Top of Dataset entries
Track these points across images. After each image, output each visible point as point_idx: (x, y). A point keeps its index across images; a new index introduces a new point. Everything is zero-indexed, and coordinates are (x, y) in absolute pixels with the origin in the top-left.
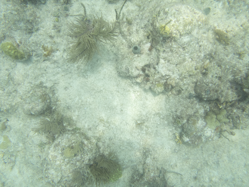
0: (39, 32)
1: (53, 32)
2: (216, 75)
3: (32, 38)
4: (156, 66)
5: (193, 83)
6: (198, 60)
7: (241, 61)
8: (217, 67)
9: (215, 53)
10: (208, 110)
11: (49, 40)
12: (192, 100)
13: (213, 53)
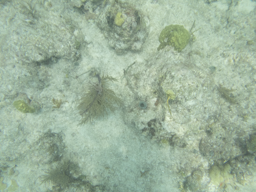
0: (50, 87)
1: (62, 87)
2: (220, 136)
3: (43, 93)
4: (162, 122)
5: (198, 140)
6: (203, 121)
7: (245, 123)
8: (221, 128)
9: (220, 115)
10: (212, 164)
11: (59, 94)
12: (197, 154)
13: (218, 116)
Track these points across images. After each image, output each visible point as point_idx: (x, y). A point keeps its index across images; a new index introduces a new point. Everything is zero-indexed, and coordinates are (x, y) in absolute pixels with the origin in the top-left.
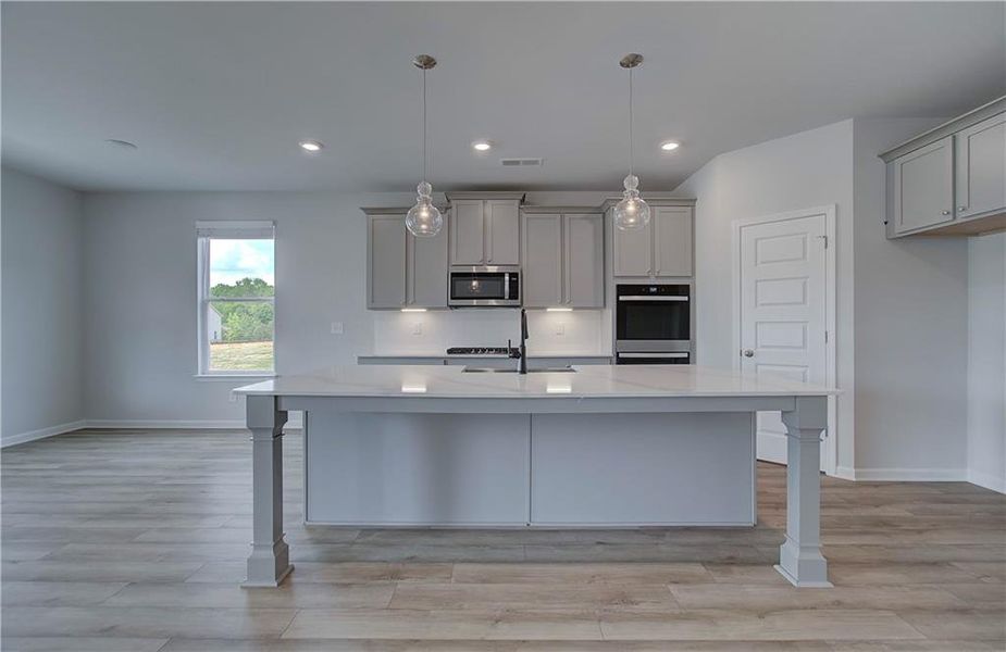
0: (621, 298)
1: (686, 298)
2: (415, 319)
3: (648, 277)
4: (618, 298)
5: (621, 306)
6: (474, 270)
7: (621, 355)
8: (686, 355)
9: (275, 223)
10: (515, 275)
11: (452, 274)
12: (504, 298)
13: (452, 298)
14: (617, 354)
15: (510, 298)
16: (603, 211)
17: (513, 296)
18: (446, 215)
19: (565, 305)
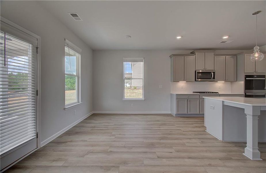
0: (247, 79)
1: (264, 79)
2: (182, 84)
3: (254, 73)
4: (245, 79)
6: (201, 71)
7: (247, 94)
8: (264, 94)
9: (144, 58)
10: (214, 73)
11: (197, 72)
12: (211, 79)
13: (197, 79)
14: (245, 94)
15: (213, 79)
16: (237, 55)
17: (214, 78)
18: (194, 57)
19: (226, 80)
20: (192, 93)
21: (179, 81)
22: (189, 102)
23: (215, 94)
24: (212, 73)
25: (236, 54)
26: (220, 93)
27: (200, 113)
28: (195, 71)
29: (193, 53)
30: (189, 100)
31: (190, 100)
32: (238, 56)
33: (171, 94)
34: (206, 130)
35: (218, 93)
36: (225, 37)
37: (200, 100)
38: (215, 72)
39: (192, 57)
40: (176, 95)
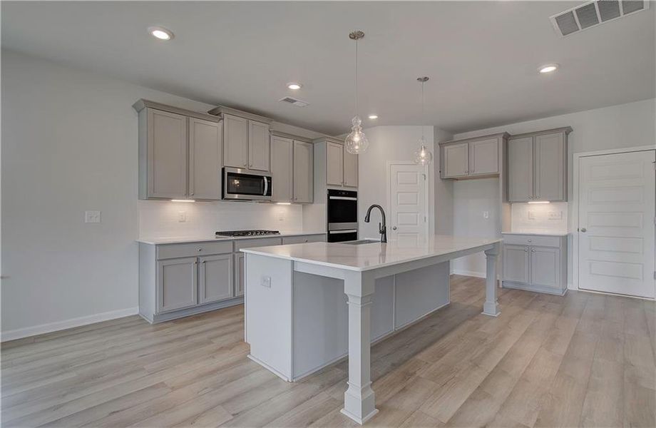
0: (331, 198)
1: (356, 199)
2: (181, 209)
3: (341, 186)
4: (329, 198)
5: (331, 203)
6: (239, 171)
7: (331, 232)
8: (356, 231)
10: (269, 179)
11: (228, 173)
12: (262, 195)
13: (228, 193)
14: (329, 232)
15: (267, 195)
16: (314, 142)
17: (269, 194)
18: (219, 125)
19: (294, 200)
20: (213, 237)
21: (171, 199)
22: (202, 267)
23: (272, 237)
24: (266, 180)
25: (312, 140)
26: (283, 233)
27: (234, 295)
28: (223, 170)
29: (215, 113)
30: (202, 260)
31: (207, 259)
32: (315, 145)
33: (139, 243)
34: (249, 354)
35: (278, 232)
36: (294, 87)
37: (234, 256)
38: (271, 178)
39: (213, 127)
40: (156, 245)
Bottom of Dataset entries
→ **Aim of the task**
Copy every line of the data above verbatim, leaving out the pictures.

→ **Response to the exercise**
Track these points across images. After each image, output each visible point as point_idx: (x, y). A point keeps its index across images; a new index introduces a new point. Everything is zero-indexed, and coordinates are (x, y) in absolute pixels with the origin in the top-left.
0: (39, 32)
1: (53, 32)
2: (216, 75)
3: (32, 38)
4: (156, 66)
5: (193, 83)
6: (198, 60)
7: (241, 61)
8: (217, 67)
9: (215, 53)
10: (208, 110)
11: (49, 40)
12: (192, 100)
13: (213, 53)
0: (50, 87)
1: (62, 87)
2: (220, 136)
3: (43, 93)
4: (162, 122)
5: (198, 140)
6: (203, 121)
7: (245, 123)
8: (221, 128)
9: (220, 115)
10: (212, 164)
11: (59, 94)
12: (197, 154)
13: (218, 116)
Track these points across images. After each image, output each visible point as point_idx: (x, y). A point keeps its index across images; a new index introduces a new point. Everything is zero-indexed, and coordinates are (x, y) in absolute pixels with the origin in the top-left.
0: (621, 298)
1: (686, 298)
2: (415, 319)
3: (648, 277)
4: (618, 298)
5: (621, 306)
6: (474, 270)
7: (621, 355)
8: (686, 355)
9: (275, 223)
10: (515, 275)
11: (452, 274)
12: (504, 298)
13: (452, 298)
14: (617, 354)
15: (510, 298)
16: (603, 211)
17: (513, 296)
18: (446, 215)
19: (565, 305)
0: (247, 79)
1: (264, 79)
2: (182, 84)
3: (254, 73)
4: (245, 79)
6: (201, 71)
7: (247, 94)
8: (264, 94)
9: (144, 58)
10: (214, 73)
11: (197, 72)
12: (211, 79)
13: (197, 79)
14: (245, 94)
15: (213, 79)
16: (237, 55)
17: (214, 78)
18: (194, 57)
19: (226, 80)
20: (192, 93)
21: (179, 81)
22: (189, 102)
23: (215, 94)
24: (212, 73)
25: (236, 54)
26: (220, 93)
27: (200, 113)
28: (195, 71)
29: (193, 53)
30: (189, 100)
31: (190, 100)
32: (238, 56)
33: (171, 94)
34: (206, 130)
35: (218, 93)
36: (225, 37)
37: (200, 100)
38: (215, 72)
39: (192, 57)
40: (176, 95)
0: (331, 198)
1: (356, 199)
2: (181, 209)
3: (341, 186)
4: (329, 198)
5: (331, 203)
6: (239, 171)
7: (331, 232)
8: (356, 231)
10: (269, 179)
11: (228, 173)
12: (262, 195)
13: (228, 193)
14: (329, 232)
15: (267, 195)
16: (314, 142)
17: (269, 194)
18: (219, 125)
19: (294, 200)
20: (213, 237)
21: (171, 199)
22: (202, 267)
23: (272, 237)
24: (266, 180)
25: (312, 140)
26: (283, 233)
27: (234, 295)
28: (223, 170)
29: (215, 113)
30: (202, 260)
31: (207, 259)
32: (315, 145)
33: (139, 243)
34: (249, 354)
35: (278, 232)
36: (294, 87)
37: (234, 256)
38: (271, 178)
39: (213, 127)
40: (156, 245)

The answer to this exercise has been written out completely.